Big Law:A Novel(8)

By: Ron Liebman

Belfast born and bred, he had for years been a doorman at a Park Avenue co-op and was far nicer to the children of its wealthy residents than he ever was to his own boys. He was all smiles and gentle comments during the day, while surly drunk and quick with the back of his hand at night.

Our mother tolerated him, staying that hand against his boys only when he lost all control. While she was alive, our dad took her for granted. Her cancer went undiagnosed long enough to bring on a quick death. My dad no longer works. Now he spends both days and nights in a bottle.

Sean, my brother, is the chain that keeps me tethered. He never lets me forget who I am. He’s older by three years. He always looked out for me. Let me fight my own fights as a kid, but I knew he was there for me if I needed him. And now that Sean is broken, I will—no matter what—be there for him.

Honorably discharged from the marines after three combat tours, his right leg saved by battlefield triage, disfigured but workable, otherwise not a mark on him. At least on the outside.

Had Sean’s helmet strap not held, flying shrapnel from the exploding IED would have shorn off the top of his head. But its concussive effect had him lying in the road near the smoldering wreckage of his personnel carrier, immobile, helpless.

He watched the insurgents appear from out of nowhere. Saw them stand over the other two marines who just moments ago had been in the personnel carrier with him. They, too, were still alive, but down like him.

One of the insurgents was holding a gasoline can. Sean watched him pour from it, soaking the other two marines’ fatigues, and then flick on his lighter and toss it at them. He heard their screams of agony. Sean says the smell of their burning flesh is still with him.

He continued watching as one of the insurgents noticed him. Had he been shouting at them? The guy, turbaned, but in jeans and a Gap T-shirt, calmly walked over to Sean, studied him, and then raised his weapon, aiming it point-blank at his face. The guy said something in Arabic as Sean clenched his eyes shut, waiting for oblivion.

The track of automatic-weapons fire from the rescuing helicopter tore into the insurgent before he could finish the job. The others then quickly fled.

Horrible as it was, that wasn’t the worst of it.

Days before that patrol, Sean’s commanding officer had ordered him to fire at a young girl coming toward them in the Kandahar province village they were sweeping. The officer was certain she had a suicide vest strapped inside her clothes. He’d shouted at her in English to halt, not one step further. And when the young girl kept walking, he shouted his order to Sean.
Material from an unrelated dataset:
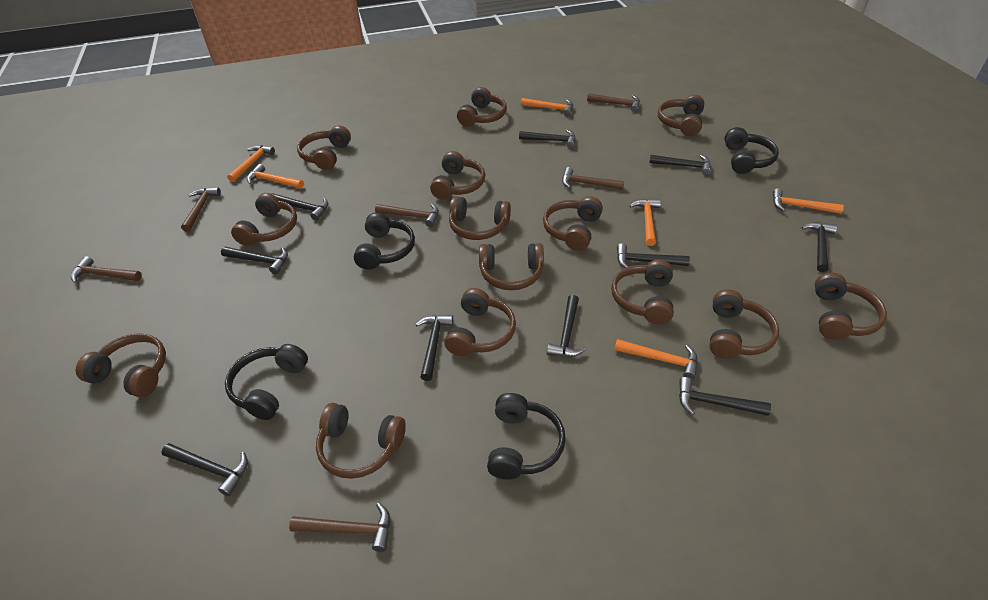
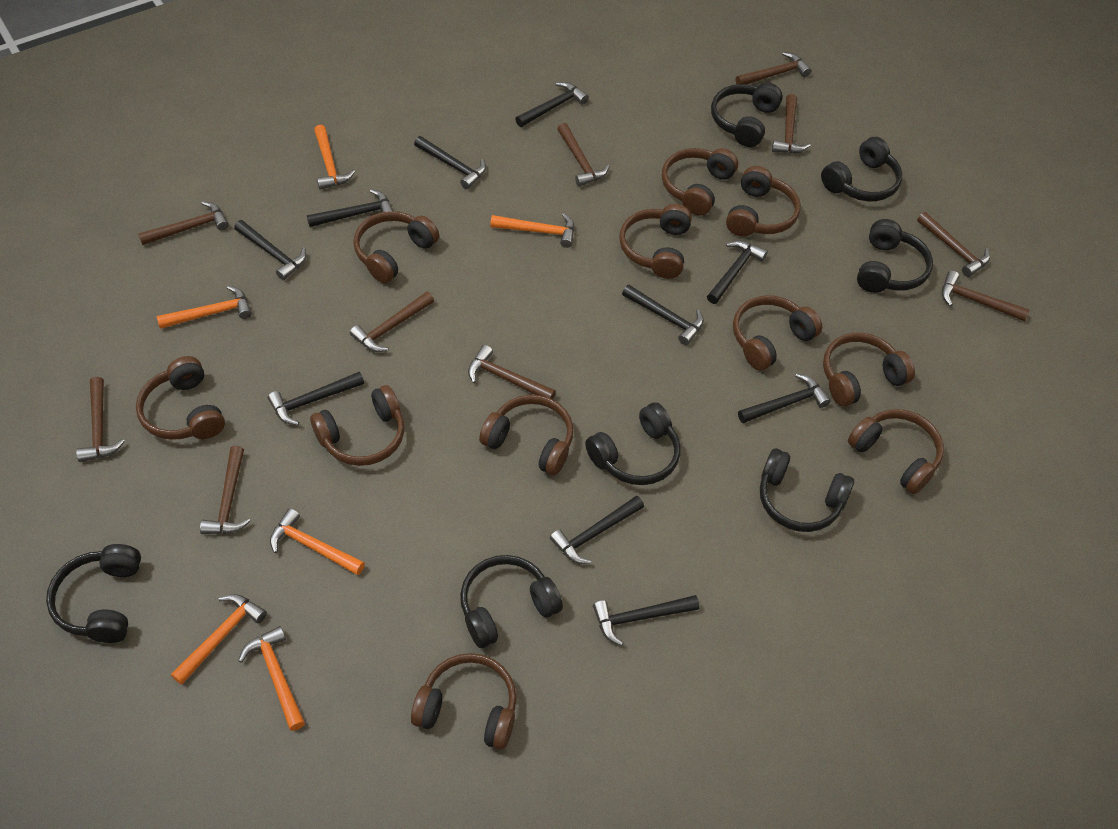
black headphones: [225,344,308,420] [354,212,415,270] [487,393,566,479] [724,127,779,174] = 4 -> [46,544,141,643] [460,555,563,648] [585,402,680,485] [711,82,783,147] [760,448,854,532] [821,137,903,201] [857,219,933,293] = 7
brown hammer: [71,256,142,283] [181,187,221,232] [289,503,390,552] [375,204,439,227] [562,167,624,190] [587,93,640,112] = 6 -> [76,377,125,462] [138,201,229,245] [200,446,251,534] [350,292,434,352] [468,345,556,400] [557,123,609,187] [736,52,812,84] [772,94,811,154] [917,212,990,277] [942,271,1030,321] = 10
brown headphones: [76,333,166,397] [231,193,297,246] [297,125,351,170] [316,403,406,479] [430,151,485,200] [444,288,516,356] [449,196,511,240] [457,87,507,127] [479,243,544,290] [543,196,603,251] [611,260,674,325] [658,95,704,136] [709,289,779,359] [815,273,887,340] = 14 -> [136,356,225,440] [310,385,404,466] [353,211,439,283] [411,653,517,750] [479,395,574,475] [619,204,692,279] [662,148,738,216] [726,166,801,237] [733,295,822,371] [823,333,915,407] [848,409,944,494] = 11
Sean fired a quick burst into her, watched as the shells lacerated her body, instantly turning her into a bloody mess.

As she lay there on the ground twitching, Sean approached and used his rifle muzzle to poke at her middle. Nothing. The girl had on nothing but the powder-blue burka typical of women in this region of Afghanistan. She looked about twelve, no older.

Sean’s officer walked away as though nothing had happened. My brother knelt by the girl until she stopped breathing. At one point, just before the officer was out of range, he raised his weapon and sighted it on him but lowered it without firing.

Sean came home and then was set adrift. He goes to the VA from time to time to meet with a military shrink. Can’t see that it’s doing him any good. He’s had a series of jobs. All menial. Hasn’t been able to hold any of them.

My brother’s girlfriend, Rosy, grew up on our block. Same Irish roots. She and Sean fell in love probably in the sixth grade. Rosy was a drunk, and worse, but she truly loved my brother. She lived in the apartment with him and Seamus.

I do date occasionally. Like lots of single people my age who have precious little opportunity to meet someone outside work, I’ve met and dated women through online matchmaker sites. Until the last woman I met, I would have said it was a waste of time.

She was the exception that proved the rule. Really smart. Good-looking. And black.

No, not black Irish. Black black.

Our third time out, I arranged a dinner for us with Sean and Rosy. I chose an upscale restaurant, a place my brother and Rosy would never go to on their own.

That could have been a mistake.


I’m a meat-and-potatoes guy. Sean is, too.